▸ Exercise text:
CLI tool for that outputs the N (N by default 100) most common n-word (n by default is 3) sequence in text.
Project description
Word Count
CLI tool for that outputs the N (N by default 100) most common n-word (n by default is 3) sequence in text, along with a count of how many times each occurred in the text.
The CLI can get the text on 'stdin' with default params:
>$ cat text_file.txt | word-count
...
Or using positional arguments:
>$ word-count --files text_file.txt
...
>$ word-count --files text_file.txt --number-of-words 4 --top 5
...
Important
- It is not case sensitive (e.g. “I love\nsandwiches.” is treated the same as "(I LOVE SANDWICHES!!)")
- When more than 1 file are passed as argument, each file is processed independently but the series of words are counted together.
How to install
Install the cli using pip
>$ pip intall words-count
...
Then, it will be available to use:
>$ words-count --help
usage: words-count [-h] [-f [FILES ...]] [-n NUMBER_OF_WORDS] [-t TOP]
CLI tool for that outputs the N (N by default 100) most common n-word (n by default is 3) sequence in text, along with a count of how many times each
occurred in the text.

▸ Dataset records:
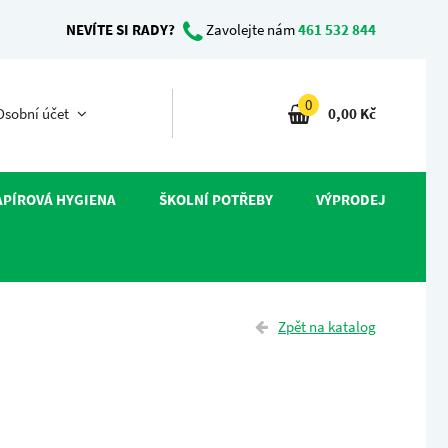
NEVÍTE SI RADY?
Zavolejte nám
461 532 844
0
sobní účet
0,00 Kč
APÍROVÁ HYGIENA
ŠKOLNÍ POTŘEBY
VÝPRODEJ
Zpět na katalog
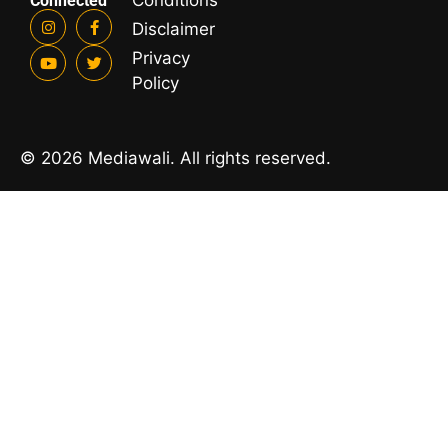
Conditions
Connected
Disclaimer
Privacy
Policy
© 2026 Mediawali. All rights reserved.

--

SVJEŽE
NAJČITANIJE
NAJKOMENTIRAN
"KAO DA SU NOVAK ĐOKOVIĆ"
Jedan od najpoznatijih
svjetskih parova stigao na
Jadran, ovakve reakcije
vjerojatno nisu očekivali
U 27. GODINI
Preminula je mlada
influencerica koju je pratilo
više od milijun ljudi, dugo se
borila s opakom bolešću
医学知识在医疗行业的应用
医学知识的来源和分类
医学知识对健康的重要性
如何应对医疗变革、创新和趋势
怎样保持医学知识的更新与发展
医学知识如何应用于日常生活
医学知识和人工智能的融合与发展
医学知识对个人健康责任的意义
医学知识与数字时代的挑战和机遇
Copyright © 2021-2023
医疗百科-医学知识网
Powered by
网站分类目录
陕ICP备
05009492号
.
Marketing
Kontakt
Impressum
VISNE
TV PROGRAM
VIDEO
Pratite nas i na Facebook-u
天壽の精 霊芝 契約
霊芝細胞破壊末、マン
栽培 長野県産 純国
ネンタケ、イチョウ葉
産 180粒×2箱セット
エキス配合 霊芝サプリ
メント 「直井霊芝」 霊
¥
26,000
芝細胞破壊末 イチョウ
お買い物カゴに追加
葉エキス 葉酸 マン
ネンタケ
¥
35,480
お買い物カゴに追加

▸ Tasks:
**A)** Which short options does the usage line in the word-count CLI description list?
**B)** Write what comes next in the word-count CLI description, picking up after its last line.
The rows have no connection to the word-count CLI description.

▸ Responses:
**A)** -h, -f, -n, -t

**B)**
optional arguments:
-h, --help show this help message and exit
-f [FILES ...], --files [FILES ...]
Files path to read
-n NUMBER_OF_WORDS, --number-of-words NUMBER_OF_WORDS
Number of words to group
-t TOP, --top TOP Max number of groups of words to output
Examples of use
Process to stdin
:
>$ cat pg2009.txt | words-count
{
"of the same": 320,
"the same species": 126,
"conditions of life": 125,
"in the same": 116,
"of natural selection": 107,
"from each other": 103,
"species of the": 98,
"on the other": 89,
"the other hand": 81,
"the case of": 78,
"the theory of": 75,
...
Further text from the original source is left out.